Но если это общее положение верно, то не следует ли предположить, что оно, в первую очередь, должно было оправдаться в развитии литургической жизни Церкви языков, найти свое выражение в культе? Если «закон молитвы» иудеохристианства выражал в себе самом суть Церкви, ее веры, ее жизни —

Но все ли это? Мог ли весь смысл, все содержание этой изначальной lex orandi быть выражен, воплощен в этом одном факте? Все же остальное богатство христианского богослужения произрасти из другого, иноприродного и чуждого ей корня? Вот последний вопрос, ответа на который требует общая проблема происхождения Устава.

3. Здесь мы должны вернуться к уже упомянутой выше теме об эсхатологическом характере первохристианского богослужения, ибо вся теория, отрицающая наличие в ранней Церкви особого богослужения времени, основана как раз на невозможности, якобы, совмещения этого последнего с эсхатологическим содержанием Евхаристии. Между тем, не может быть сомнения в том, что «старый» еврейский культ, в сочетании которого с Евхаристией мы видели основную черту иудеохристианской lex orandi, должен быть как раз определен, как богослужение времени. Он не только расположен по часам, дням, седмицам и месяцам, и предписаниям, связанным с временем, отведено в нем много места, но само его содержание может быть истолковано, как некое литургическое выражение и освящение времени. И именно эту, так сказать, «органическую» связь богослужения с временем несомненно принимали иудеохристиане, поскольку иудейское богослужение они воспринимали как свое. Эта связь входила, следовательно, в первоначальную христианскую литургическую традицию. Но тогда отсутствие или отрицание ее в следующую эпоху не могло бы не быть результатом какой–то глубокой перемены этой традиции, ее настоящей «метаморфозы».

• [Записанные данные]
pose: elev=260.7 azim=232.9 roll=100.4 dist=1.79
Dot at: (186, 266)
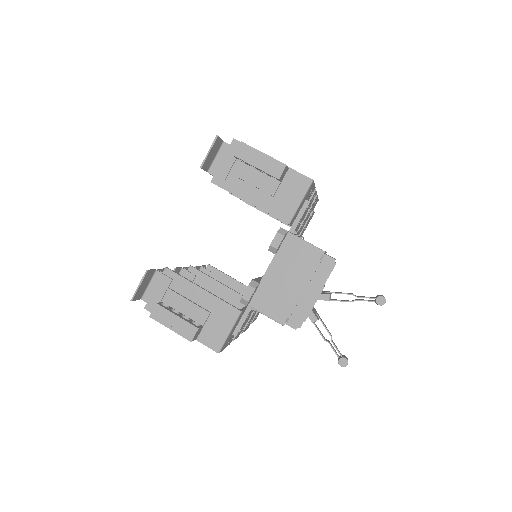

• [Что сделать]
1. Ответьте на вопросы по тексту о первохристианском богослужении:
(a) Ответа на какой вопрос, согласно тексту, требует общая проблема происхождения Устава?
(b) По каким единицам времени расположен «старый» еврейский культ?
(c) Почему иудеохристиане принимали связь богослужения с временем?
2. Выпишите из текста о первохристианском богослужении отрывок от слов «Но все ли это?» до слов «проблема происхождения Устава.» включительно.

• [Ответы к заданиям]
1.
(a) На вопрос о том, могло ли все остальное богатство христианского богослужения произрасти из другого, иноприродного и чуждого ей корня.
(b) По часам, дням, седмицам и месяцам.
(c) Потому что иудейское богослужение они воспринимали как свое.

2.
Но все ли это? Мог ли весь смысл, все содержание этой изначальной lex orandi быть выражен, воплощен в этом одном факте? Все же остальное богатство христианского богослужения произрасти из другого, иноприродного и чуждого ей корня? Вот последний вопрос, ответа на который требует общая проблема происхождения Устава.